Work task: Up to and including the line with "right elbow: (553, 714)", please set down the entries below exactly, starting from the first line.

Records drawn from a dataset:

-- Opening Marker --

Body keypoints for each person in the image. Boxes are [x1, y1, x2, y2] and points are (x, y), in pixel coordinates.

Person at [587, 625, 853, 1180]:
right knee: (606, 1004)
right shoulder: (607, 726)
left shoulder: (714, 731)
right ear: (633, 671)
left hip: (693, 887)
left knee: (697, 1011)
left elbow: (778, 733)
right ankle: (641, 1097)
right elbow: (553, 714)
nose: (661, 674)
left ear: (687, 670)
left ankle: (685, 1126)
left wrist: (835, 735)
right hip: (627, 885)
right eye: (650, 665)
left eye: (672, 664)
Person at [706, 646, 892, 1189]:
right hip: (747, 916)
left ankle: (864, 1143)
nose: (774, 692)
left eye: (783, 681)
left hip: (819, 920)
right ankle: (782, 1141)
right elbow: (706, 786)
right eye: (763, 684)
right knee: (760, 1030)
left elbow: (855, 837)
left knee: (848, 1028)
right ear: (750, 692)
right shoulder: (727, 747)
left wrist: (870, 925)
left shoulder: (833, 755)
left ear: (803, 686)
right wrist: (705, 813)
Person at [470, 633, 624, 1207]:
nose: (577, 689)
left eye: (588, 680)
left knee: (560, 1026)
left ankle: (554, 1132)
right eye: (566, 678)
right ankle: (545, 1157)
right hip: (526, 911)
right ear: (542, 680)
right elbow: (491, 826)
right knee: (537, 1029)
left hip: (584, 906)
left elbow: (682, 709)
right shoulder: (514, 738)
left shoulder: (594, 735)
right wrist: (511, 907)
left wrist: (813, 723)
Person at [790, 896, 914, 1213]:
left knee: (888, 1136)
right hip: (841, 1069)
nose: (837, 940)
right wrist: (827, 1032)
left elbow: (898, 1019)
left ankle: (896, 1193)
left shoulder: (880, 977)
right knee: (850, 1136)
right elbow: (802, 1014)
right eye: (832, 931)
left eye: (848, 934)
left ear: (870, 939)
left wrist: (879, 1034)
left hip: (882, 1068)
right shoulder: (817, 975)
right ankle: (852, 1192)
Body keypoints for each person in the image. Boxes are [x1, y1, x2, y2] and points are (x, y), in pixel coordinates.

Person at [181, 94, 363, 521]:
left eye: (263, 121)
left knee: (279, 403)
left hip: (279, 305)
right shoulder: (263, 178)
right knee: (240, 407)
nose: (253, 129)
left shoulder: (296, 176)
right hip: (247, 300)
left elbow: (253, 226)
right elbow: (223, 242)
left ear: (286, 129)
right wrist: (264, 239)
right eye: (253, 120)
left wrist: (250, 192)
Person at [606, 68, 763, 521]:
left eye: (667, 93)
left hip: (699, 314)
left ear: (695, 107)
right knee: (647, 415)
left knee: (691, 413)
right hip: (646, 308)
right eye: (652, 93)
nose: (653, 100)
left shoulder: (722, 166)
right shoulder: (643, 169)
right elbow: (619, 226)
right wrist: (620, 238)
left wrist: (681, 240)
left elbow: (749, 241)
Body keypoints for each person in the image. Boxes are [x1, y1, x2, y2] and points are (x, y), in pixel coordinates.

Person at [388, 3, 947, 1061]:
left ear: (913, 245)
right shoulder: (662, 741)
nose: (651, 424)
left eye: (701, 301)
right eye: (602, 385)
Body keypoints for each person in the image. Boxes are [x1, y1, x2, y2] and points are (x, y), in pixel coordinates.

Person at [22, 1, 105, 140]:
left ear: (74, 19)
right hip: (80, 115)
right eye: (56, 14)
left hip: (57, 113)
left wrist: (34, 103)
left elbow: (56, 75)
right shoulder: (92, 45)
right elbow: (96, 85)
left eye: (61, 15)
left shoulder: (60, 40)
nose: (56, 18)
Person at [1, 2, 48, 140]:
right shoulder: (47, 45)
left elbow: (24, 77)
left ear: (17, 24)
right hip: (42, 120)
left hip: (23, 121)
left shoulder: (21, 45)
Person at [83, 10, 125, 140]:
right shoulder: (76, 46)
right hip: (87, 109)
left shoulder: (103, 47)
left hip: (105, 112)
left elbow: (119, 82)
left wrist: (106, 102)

-- Closing Marker --

Result of this task:
Body keypoints for each person in the image. Boxes are [x1, y1, x2, y2] and points are (x, y), in pixel coordinates.

Person at [587, 625, 853, 1180]:
right knee: (606, 1004)
right shoulder: (607, 726)
left shoulder: (714, 731)
right ear: (633, 671)
left hip: (693, 887)
left knee: (697, 1011)
left elbow: (778, 733)
right ankle: (641, 1097)
right elbow: (553, 714)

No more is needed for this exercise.